Ruth Ware has gone to this well a bit, most prevalently in The Woman in Cabin 10. Lo, the protagonist in that book, basically spends all her time getting shit-hammered drunk, so she’s frequently confused about what’s happening around her, which, of course, means that when she thinks she witnesses a murder on a cruise, no one believes her and even she isn’t sure of what she saw.

But the biggest offender is a book that I called one of my worst reads of 2018: The Woman in the Window, by A.J. Finn. This is where it really felt manipulative and lazy to me and made me think that we need to move away from this trend really quickly. I felt really vindicated for believing that Woman in the Window was relying on popular plot points when a New Yorker article about its author, who in reality is a chronic liar and narcissist named Dan Mallory, and how he cobbled together the plot of this novel by stealing elements from other bestselling books to Frankenstein himself the ultimate bestselling mystery novel.

It’s Personal

This one goes for movies, too: the idea that there has to be a personal connection between the person doing the investigating and the killer. This usually leads to a fiery showdown game of cat and mouse where the stakes are ridiculously elevated. It’s not enough for the good guy to want to stop a killer. That’s for, like, real-life police and detectives to worry about.

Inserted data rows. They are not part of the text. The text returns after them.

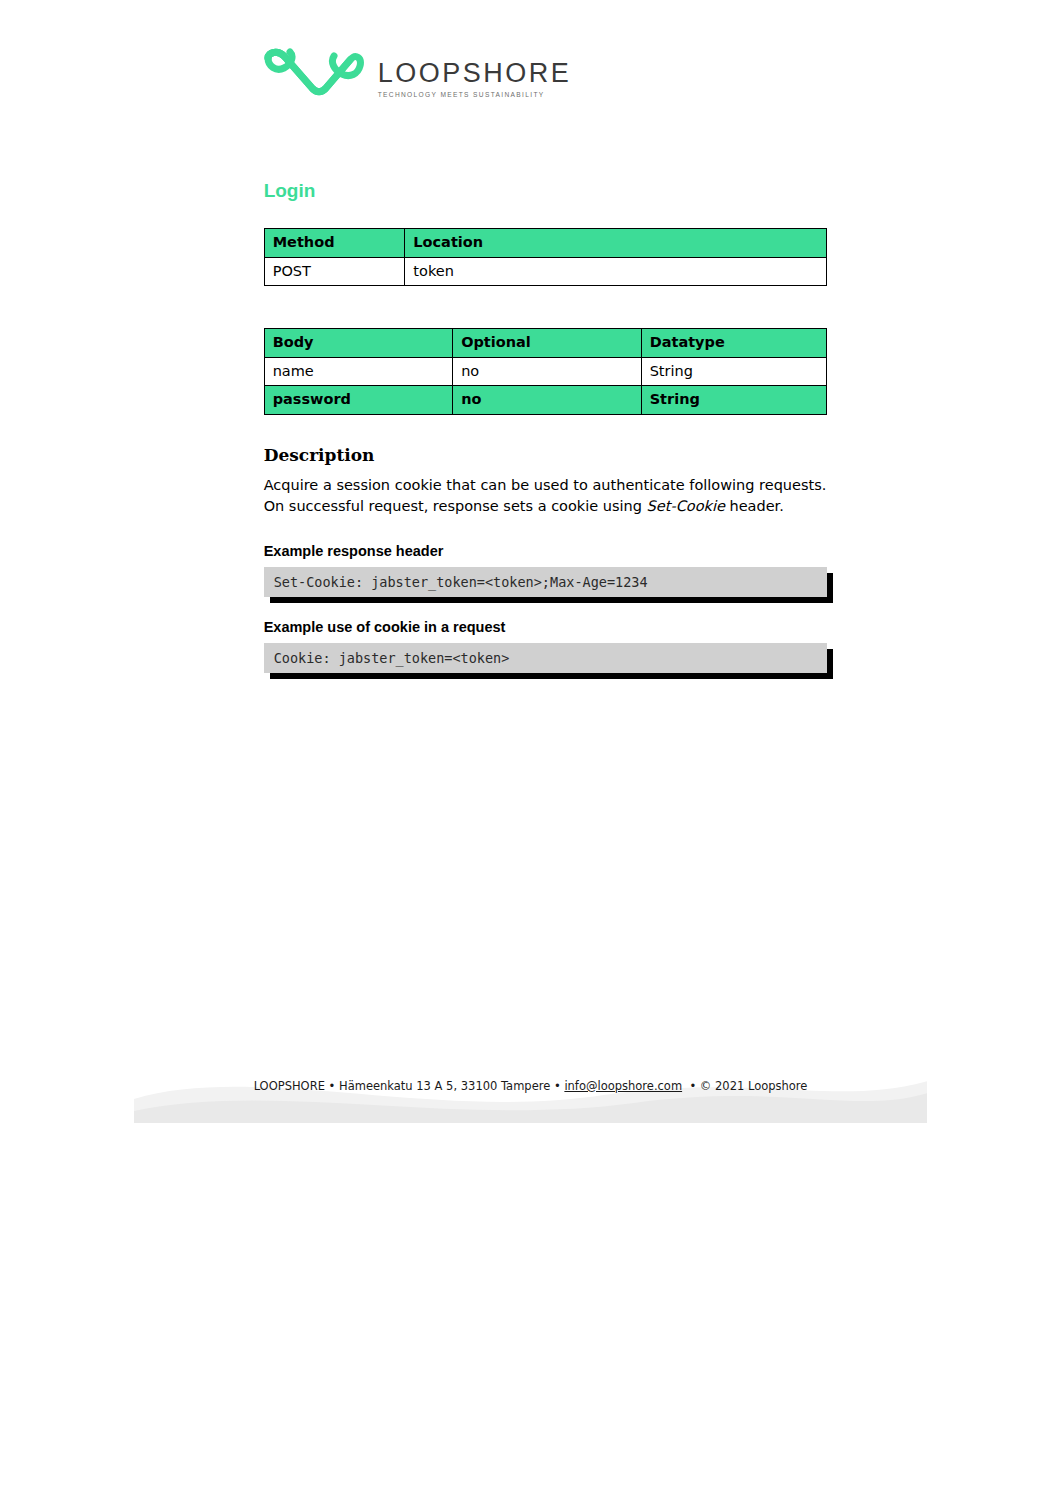LOOPSHORE TECHNOLOGY MEETS SUSTAINABILITY
Login
| Method | Location |
| --- | --- |
| POST | token |
| Body | Optional | Datatype |
| --- | --- | --- |
| name | no | String |
| password | no | String |
Description
Acquire a session cookie that can be used to authenticate following requests. On successful request, response sets a cookie using Set-Cookie header.
Example response header
Set-Cookie: jabster_token=<token>;Max-Age=1234
Example use of cookie in a request
Cookie: jabster_token=<token>
LOOPSHORE • Hämeenkatu 13 A 5, 33100 Tampere • info@loopshore.com • © 2021 Loopshore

Meg Gardiner’s Unsub starts out great. Its protagonist, Caitlin Hendrix, is a narcotics detective with dreams of being a profiler like her father, who was driven mad by a twisted killer who got away. Now, twenty years later, that killer has emerged again, and Hendrix gets to partner with the FBI to do what her father failed to do all those years ago: catch the sucker. Now, if that’s where the personal connection stopped, things would have been fine. But as the novel progresses, the killer begins deliberately toying with Hendrix and her father–forging a personal connection between them that the novel really didn’t need. It was already there. And then, not only does the book end in a high stakes personal showdown, it ends with Hendrix racing against time to save herself, her boyfriend, and her father. It’s so overblown. Unsub also suffers from…

Too Many Twists

This is the big one! Mystery authors frequently feel like they need to do nothing less than slap you in the face, rip your wig off, throw water in your eyes, and pull the rug out from under you in order to earn your respect. And they don’t need to try so hard! I’ve read mystery novels where the reader knows the identity of the bad guy from the first chapter, and it works great! We don’t need The Sixth Sense every time we pick up a book–if the book is good, we’ll go along for the ride regardless of whether or not there are surprises.

Like I said, Unsub suffers from this–it feels like it has three endings! But the example I most frequently use goes back to Michael Connelly: The Poet. Now, I recommended The Poet A LOT when I worked at Borders, and it was always a hit. But the truth is, I always felt like it completely went off the rails in the last third. I remember when I was reading it, I felt satisfied with the conclusion, then realized that there were over a hundred pages left. I continued and the book just got so weird and unnecessarily convoluted that it almost completely soured the book for me. I said that Unsub feels like it has three endings, but The Poet felt like it had more than double that. It just tries so hard, which is all the more disappointing because for me, until that happened it was easily the best mystery novel since The Silence of the Lambs or Red Dragon. It’s so disappointing.